Steven J. Presley, Center for Environmental Sciences and Engineering, University of Connecticut, 3107 Horsebarn Hill Road, Storrs, CT 06269-4210, USA.


Aim  We evaluate characteristics of species ranges (i.e. coherence, species turnover and range boundary clumping) to determine the structure of bat metacommunities and metaensembles from Caribbean islands. We evaluate the effects of endemic species on that structure, and quantify associations between island characteristics and latent environmental gradients that structure these metacommunities and metaensembles.

Location  Sixty-five Caribbean islands throughout the Bahamas, Greater Antilles and Lesser Antilles.

Methods  Metacommunity structure is an emergent property of a set of ecological communities at different sites defined by species distributions across geographic or environmental gradients. We analysed elements of metacommunity structure (coherence, range turnover and range boundary clumping) to determine the best-fit pattern for metacommunities from all Caribbean islands, as well as from the Bahamas, the Greater Antilles and the Lesser Antilles separately. For each island group, analyses were conducted for all bats and for each of two broadly defined guilds (i.e. carnivores and herbivores). In addition, analyses were conducted for all species and for a subset in which endemic species were removed from the fauna. Spearman rank correlations identified island characteristics (area, elevation, latitude, longitude) that were associated significantly with island scores for ordination axes based on reciprocal averaging.

Results  Metacommunity structure for all bats and for carnivores was similar for each island group, with Clementsian distributions (i.e. discrete communities with groups of species replacing other groups of species along the gradient) for all islands, the Bahamas and the Lesser Antilles, but with nested distributions for the Greater Antilles. Herbivore distributions were random for the Bahamas, but were Clementsian for all other island groups. Removal of endemic species affected the best-fit model of metacommunity structure in only 3 of 12 cases. In general, ordination scores for islands were correlated with longitude or latitude, but not with island area or elevation.
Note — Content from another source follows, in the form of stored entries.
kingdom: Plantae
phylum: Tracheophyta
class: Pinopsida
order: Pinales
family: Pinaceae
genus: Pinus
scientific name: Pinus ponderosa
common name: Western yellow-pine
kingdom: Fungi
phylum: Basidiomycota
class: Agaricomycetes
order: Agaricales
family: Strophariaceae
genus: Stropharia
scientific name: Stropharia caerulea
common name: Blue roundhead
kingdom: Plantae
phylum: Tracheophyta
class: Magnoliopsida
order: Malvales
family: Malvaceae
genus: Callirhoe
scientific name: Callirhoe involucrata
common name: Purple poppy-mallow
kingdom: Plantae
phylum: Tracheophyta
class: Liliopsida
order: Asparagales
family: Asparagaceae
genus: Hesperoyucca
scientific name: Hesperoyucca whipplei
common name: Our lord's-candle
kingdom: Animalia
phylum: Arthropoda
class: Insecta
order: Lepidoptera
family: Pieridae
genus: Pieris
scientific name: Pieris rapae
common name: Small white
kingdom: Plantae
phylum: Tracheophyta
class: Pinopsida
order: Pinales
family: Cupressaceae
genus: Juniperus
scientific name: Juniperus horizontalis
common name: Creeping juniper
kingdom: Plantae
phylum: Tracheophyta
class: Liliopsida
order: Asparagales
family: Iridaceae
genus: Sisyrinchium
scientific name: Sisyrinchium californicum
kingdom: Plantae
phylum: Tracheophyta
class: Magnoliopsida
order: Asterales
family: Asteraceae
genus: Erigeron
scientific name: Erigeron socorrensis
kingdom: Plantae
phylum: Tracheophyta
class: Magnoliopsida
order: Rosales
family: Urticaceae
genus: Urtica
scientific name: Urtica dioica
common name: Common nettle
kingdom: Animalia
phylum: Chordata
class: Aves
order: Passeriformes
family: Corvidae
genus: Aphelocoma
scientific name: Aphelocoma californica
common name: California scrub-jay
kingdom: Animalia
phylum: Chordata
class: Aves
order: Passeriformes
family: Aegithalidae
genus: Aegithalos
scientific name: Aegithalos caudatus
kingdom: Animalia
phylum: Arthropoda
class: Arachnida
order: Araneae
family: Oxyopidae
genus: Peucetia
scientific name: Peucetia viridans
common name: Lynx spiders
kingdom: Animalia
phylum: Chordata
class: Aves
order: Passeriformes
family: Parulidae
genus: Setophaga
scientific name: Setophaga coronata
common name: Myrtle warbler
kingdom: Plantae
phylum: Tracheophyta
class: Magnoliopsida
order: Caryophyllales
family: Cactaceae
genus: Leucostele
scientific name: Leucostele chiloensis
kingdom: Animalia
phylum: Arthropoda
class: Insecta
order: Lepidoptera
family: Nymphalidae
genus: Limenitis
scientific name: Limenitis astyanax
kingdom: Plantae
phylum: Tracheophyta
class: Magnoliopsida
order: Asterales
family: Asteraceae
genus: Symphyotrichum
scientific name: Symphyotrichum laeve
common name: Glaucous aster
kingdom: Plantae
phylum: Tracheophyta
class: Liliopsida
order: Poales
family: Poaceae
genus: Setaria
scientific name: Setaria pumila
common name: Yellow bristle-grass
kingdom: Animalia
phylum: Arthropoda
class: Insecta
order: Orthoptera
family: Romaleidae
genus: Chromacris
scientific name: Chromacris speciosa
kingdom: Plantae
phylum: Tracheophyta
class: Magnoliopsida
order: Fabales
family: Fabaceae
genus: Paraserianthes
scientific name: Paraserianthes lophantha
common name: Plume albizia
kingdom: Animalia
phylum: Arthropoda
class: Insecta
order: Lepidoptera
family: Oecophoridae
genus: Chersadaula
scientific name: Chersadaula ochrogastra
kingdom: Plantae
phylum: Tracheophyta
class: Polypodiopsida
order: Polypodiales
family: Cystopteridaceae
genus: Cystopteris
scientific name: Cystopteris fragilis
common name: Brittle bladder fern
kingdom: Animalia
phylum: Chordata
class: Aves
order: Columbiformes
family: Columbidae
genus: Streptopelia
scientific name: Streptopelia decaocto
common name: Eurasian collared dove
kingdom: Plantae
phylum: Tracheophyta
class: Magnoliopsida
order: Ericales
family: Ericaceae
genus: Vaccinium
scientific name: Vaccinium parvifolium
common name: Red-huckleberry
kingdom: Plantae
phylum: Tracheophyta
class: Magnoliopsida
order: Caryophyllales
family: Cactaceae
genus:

Main conclusions  Characteristics of bat species ranges and associated metacommunity structure were primarily dependent on the number and geographic arrangement of primary sources of colonization, and not on interspecific interactions, species-specific levels of environmental tolerance, or the physical characteristics of islands. Endemic species did not greatly affect metacommunity structure in Caribbean bats.